It also proposed that there should be no variable pay to Managing Director (MD), Chief Executive Officer (CEO), Whole-Time Directors (WTD) and Key Management Persons (KMPs) for the financial year in which the actual expenses exceed the projected expenses by more than 10 per cent
After having consultations with various stakeholders, the insurance regulator IRDAI on Wednesday has proposed amendments to the existing regulations to make single management expense limit of 30 per cent of gross premium written in a financial year in the case of general insurers and 35 per cent for standalone health insurers.
Currently, there are segmental and sub-segmental management limits for insurers.
The IRDAI has clarified that while various regulatory reforms initiated/taken up by the regulator are aimed at increasing insurance penetration and facilitating sustainable growth of the industry, efforts are made to ensure that interests of all stakeholders and particularly the policyholders are taken into consideration in the various measures undertaken.
The draft Irdai (Expenses of Management of Insurers Transacting General or Health Insurance Business) Regulations, 2022, has proposed the insertion of a single limit of ‘Expenses of Management’ and additional allowances towards the rural sector and government welfare-oriented schemes; also for expenses towards ‘insurtech’ and ‘insurance awareness’.

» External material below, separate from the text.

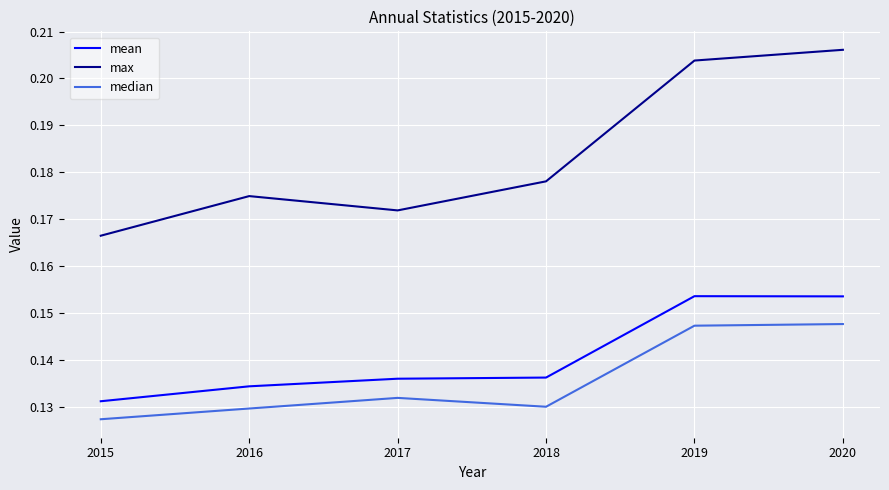

True or false: mean and max intersect in this chart.

False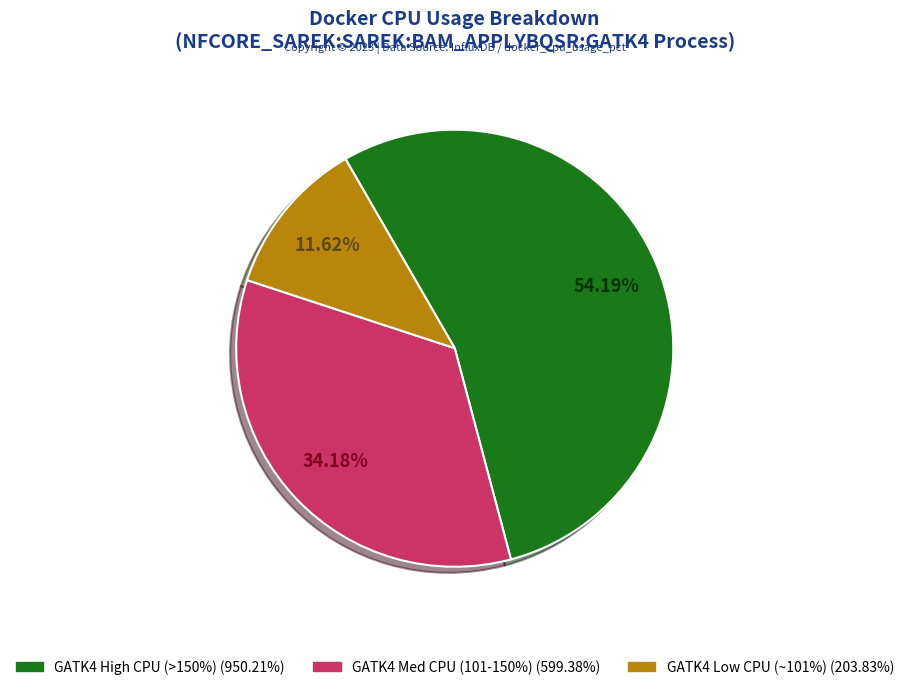

Is there any slice that represents more than half of the pie?

Yes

It also proposed that there should be no variable pay to Managing Director (MD), Chief Executive Officer (CEO), Whole-Time Directors (WTD) and Key Management Persons (KMPs) for the financial year in which the actual expenses exceed the projected expenses by more than 10 per cent.
In another exposure draft on expenses of management in the case of life insurers, Irdai has suggested the introduction of an objective clause to give flexibility to the insurers to manage their expenses within overall limits based on their gross written premium.
As per the draft, there may be an additional allowable expense of up to 15 per cent incremental premium over the previous year towards rural sector business and government schemes.
It also talks about additional allowable expenses up to 15 per cent of the premium for Pradhan Mantri Jeevan Jyoti Bima Yojana (PMJJBY).
The IRDAI has invited comments on the two draft regulations by December 14.